(Dataset records)
#####

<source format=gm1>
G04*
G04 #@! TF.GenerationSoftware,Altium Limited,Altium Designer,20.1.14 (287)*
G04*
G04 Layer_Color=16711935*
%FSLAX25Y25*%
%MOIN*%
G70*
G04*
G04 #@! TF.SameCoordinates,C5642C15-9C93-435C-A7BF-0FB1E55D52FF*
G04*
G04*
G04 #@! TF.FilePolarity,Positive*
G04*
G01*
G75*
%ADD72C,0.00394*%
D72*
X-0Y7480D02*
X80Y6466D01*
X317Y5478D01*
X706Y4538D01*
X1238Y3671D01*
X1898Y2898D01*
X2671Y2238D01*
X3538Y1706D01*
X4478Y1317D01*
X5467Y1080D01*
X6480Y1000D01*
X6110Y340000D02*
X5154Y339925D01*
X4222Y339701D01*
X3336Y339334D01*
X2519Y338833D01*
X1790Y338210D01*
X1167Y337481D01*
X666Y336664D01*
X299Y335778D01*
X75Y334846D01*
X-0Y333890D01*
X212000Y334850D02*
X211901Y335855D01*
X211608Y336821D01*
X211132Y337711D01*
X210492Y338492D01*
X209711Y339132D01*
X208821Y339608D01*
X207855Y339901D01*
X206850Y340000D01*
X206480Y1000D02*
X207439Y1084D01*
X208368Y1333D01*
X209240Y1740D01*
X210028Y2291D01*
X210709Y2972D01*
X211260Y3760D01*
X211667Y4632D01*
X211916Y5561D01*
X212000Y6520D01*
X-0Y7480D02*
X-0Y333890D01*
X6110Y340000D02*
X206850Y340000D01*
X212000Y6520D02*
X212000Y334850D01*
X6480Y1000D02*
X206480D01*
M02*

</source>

#####

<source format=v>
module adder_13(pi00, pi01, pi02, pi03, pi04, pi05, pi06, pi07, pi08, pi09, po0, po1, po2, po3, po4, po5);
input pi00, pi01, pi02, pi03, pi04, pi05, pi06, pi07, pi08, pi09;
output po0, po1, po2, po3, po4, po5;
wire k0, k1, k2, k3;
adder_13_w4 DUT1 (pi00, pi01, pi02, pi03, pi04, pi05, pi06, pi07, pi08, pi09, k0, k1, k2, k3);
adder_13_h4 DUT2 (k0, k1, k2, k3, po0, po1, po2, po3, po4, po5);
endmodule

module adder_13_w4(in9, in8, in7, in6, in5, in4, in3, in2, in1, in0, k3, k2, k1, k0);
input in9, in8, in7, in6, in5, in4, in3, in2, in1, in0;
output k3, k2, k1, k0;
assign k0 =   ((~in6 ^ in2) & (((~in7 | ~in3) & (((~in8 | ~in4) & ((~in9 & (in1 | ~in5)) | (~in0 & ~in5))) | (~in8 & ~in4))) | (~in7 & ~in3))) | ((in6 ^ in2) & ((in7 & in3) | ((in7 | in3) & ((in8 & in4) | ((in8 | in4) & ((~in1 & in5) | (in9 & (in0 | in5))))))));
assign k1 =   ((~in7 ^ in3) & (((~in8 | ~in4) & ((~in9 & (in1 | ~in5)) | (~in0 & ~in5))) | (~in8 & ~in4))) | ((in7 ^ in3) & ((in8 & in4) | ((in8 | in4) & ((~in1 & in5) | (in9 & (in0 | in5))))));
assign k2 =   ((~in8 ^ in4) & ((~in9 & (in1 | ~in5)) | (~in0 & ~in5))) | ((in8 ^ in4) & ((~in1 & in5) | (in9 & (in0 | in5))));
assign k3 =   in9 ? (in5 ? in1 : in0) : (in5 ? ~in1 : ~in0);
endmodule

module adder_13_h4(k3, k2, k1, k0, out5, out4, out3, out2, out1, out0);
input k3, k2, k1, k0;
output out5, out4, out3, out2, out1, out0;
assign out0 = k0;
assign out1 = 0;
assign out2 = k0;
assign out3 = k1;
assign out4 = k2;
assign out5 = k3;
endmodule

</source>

#####

* Exercise instructions
Would you retype the lines above from the one with "<source format=gm1>" down to the one with "X210492Y338492D01*", word for word, both ends included and no other lines?

* Result of the exercise
<source format=gm1>
G04*
G04 #@! TF.GenerationSoftware,Altium Limited,Altium Designer,20.1.14 (287)*
G04*
G04 Layer_Color=16711935*
%FSLAX25Y25*%
%MOIN*%
G70*
G04*
G04 #@! TF.SameCoordinates,C5642C15-9C93-435C-A7BF-0FB1E55D52FF*
G04*
G04*
G04 #@! TF.FilePolarity,Positive*
G04*
G01*
G75*
%ADD72C,0.00394*%
D72*
X-0Y7480D02*
X80Y6466D01*
X317Y5478D01*
X706Y4538D01*
X1238Y3671D01*
X1898Y2898D01*
X2671Y2238D01*
X3538Y1706D01*
X4478Y1317D01*
X5467Y1080D01*
X6480Y1000D01*
X6110Y340000D02*
X5154Y339925D01*
X4222Y339701D01*
X3336Y339334D01*
X2519Y338833D01*
X1790Y338210D01*
X1167Y337481D01*
X666Y336664D01*
X299Y335778D01*
X75Y334846D01*
X-0Y333890D01*
X212000Y334850D02*
X211901Y335855D01*
X211608Y336821D01*
X211132Y337711D01*
X210492Y338492D01*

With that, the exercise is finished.